Three weeks in, the most memorable line of this year’s “Hard Knocks” documentary series on the Rams remains coach Jeff Fisher telling his players he’d cut Deon Long for participating in “some 7-9 b------t” and that Fisher would not be putting up with 7-9 b------t.
The show is still good. The cast is just very, um, 7-9.
The unfiltered access is great. The F-bombs thrown around by Fisher and defensive line coach Mike Waufle have been great. But the stories are just OK.
The Rams can’t have Todd Gurley get hurt. Case Keenum is the quarterback until Jared Goff is ready. A bunch of guys are chasing dreams. Being in LA means getting to go to Disneyland on an off day.

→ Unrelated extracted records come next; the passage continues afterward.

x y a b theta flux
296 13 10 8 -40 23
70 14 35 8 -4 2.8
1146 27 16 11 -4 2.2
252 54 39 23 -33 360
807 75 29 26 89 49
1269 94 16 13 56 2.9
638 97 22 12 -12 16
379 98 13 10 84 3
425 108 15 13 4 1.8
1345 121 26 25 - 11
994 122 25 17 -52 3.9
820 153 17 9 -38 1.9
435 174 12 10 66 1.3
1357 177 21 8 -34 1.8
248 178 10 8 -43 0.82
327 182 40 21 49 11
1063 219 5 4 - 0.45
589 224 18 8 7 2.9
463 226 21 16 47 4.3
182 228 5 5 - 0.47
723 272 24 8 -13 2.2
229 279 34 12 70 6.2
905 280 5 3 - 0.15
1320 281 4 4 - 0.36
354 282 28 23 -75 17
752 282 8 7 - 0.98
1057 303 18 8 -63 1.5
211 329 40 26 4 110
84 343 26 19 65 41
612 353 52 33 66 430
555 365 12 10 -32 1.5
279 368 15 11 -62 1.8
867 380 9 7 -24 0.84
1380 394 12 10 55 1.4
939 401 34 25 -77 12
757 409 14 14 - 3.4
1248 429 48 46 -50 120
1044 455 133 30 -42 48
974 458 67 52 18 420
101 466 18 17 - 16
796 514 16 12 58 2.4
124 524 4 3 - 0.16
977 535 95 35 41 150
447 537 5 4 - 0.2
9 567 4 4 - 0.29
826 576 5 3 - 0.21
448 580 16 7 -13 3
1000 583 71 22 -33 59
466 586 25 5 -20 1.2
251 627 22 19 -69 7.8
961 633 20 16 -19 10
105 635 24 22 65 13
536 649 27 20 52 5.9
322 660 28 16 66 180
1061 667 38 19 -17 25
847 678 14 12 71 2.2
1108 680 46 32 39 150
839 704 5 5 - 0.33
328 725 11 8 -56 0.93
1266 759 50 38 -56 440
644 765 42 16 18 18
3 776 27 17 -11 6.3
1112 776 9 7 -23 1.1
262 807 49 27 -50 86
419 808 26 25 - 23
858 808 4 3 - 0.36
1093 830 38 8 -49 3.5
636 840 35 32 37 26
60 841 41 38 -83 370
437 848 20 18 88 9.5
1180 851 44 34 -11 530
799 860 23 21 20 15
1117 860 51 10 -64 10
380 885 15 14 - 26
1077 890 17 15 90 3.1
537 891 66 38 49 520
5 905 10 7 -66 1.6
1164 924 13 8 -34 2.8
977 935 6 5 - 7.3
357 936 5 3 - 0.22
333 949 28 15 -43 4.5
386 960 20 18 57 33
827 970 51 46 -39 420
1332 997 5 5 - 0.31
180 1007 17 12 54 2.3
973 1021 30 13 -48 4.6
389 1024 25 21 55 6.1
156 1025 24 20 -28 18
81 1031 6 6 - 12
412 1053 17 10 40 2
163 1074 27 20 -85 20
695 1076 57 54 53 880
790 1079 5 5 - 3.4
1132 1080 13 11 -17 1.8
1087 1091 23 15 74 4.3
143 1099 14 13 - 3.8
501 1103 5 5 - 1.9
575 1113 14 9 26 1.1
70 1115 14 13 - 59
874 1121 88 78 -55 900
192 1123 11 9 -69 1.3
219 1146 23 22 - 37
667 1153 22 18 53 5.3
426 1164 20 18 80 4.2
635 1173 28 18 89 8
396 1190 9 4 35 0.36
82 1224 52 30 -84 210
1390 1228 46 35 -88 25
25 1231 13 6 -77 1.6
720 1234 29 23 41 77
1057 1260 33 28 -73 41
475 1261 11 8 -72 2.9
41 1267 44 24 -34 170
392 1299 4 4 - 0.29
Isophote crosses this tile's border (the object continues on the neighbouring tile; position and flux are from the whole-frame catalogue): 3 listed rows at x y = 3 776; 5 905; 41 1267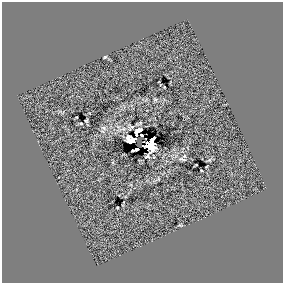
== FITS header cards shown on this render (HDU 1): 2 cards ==
NAXIS1  =                  281 /
NAXIS2  =                  281 /

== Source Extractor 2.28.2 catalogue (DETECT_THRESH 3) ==
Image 281 x 281 px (HDU 1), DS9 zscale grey, 1 PNG px = 1 image px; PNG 285 x 285 px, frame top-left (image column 1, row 281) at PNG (2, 2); no overlay
Background 0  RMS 33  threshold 98.2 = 3 sigma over >= 5 px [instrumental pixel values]
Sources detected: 24; all 24 listed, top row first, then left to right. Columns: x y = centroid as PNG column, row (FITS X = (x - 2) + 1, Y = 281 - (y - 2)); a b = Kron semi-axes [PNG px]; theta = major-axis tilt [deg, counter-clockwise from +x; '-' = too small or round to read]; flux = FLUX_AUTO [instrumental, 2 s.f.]
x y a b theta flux
105 57 3 3 - 2600
164 87 3 2 - 1800
155 99 5 4 - 2400
86 121 3 3 - 2300
81 123 4 2 - 2600
139 123 6 2 18 2900
131 127 5 4 - 3800
103 128 8 5 -28 5800
123 129 7 6 - 6900
139 130 6 4 10 2200
136 134 6 2 -77 4200
141 135 3 2 - 4100
131 140 8 6 -22 31000
151 140 6 4 51 9400
148 145 12 7 -39 30000
137 149 4 3 - 6400
147 156 7 4 47 3500
184 156 5 3 - 2400
182 159 11 5 -8 6000
209 160 5 5 - 2900
196 165 4 2 - 1900
201 170 2 2 - 1700
117 207 3 2 - 1800
180 225 3 2 - 1700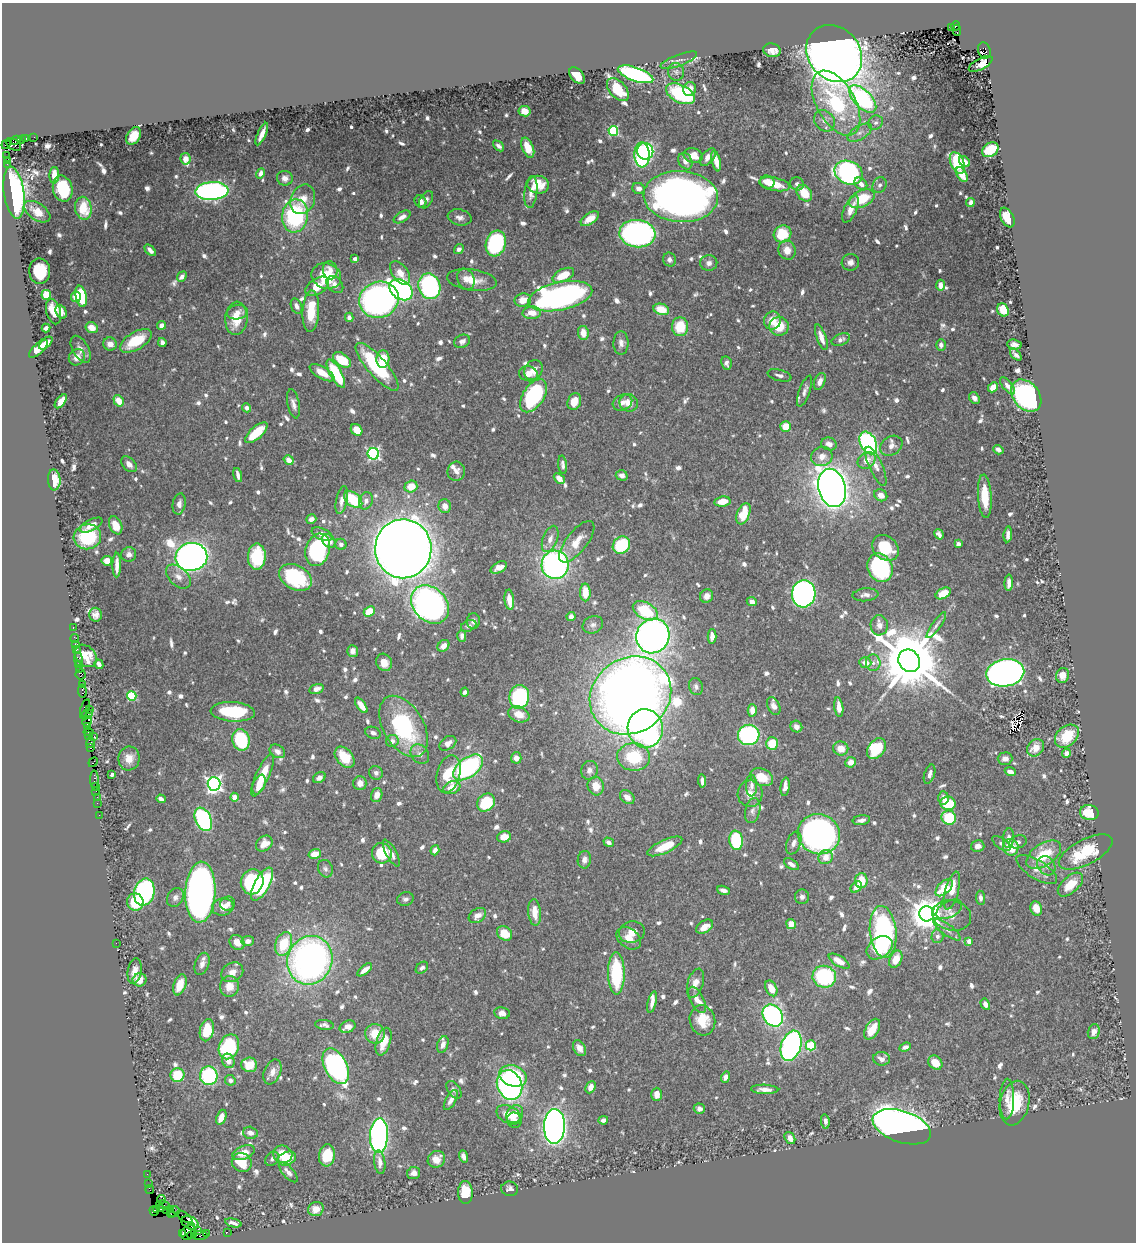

There just hasn’t been a whole lot in the way of new or dramatic.
Tuesday night’s third episode -- the halfway point, essentially -- did provide some unscripted and gut-wrenching television when undrafted rookie wide receiver Paul McRoberts sat in Fisher’s office not long after learning his stepbrother, with whom he’d grown up, had been murdered.
“My teammates and my coaches let me know it’s OK to cry,” McRoberts said in probably the most powerful moment of the series to date.
The highlight of the third episode, or at least the most colorful moment, came when Rams defensive lineman Ethan Westbrooks was talking with trainers during last weekend’s preseason game. Westbrooks had been hit low and high by Chiefs blockers, and though a chop block penalty was called, the Rams were not pleased.
Cameras caught Fisher on the field staring in the direction of the Chiefs bench and caught Waufle yelling at Chiefs tackle Jah Reid, who had hit Westbrooks somewhere near the knee.
“What the f--- is that No. 75? You f-----g a-----e,” Waufle screamed. “You shouldn’t be in the league.”
Westbrooks limped off and said he wanted to go back into the game, which was at least a bit of good news.
This edition of “Hard Knocks” has become more about those moments and stories of players dealing with dreams that could soon be over than it’s been about colorful characters or stars. Even Goff, the No. 1 pick in the 2016 draft, played a bit part in the third episode.
He’s the future. That much is clear. But for the next two weeks, he’s still a backup -- and the show will probably continue to focus on guys who might not be in the team’s plans.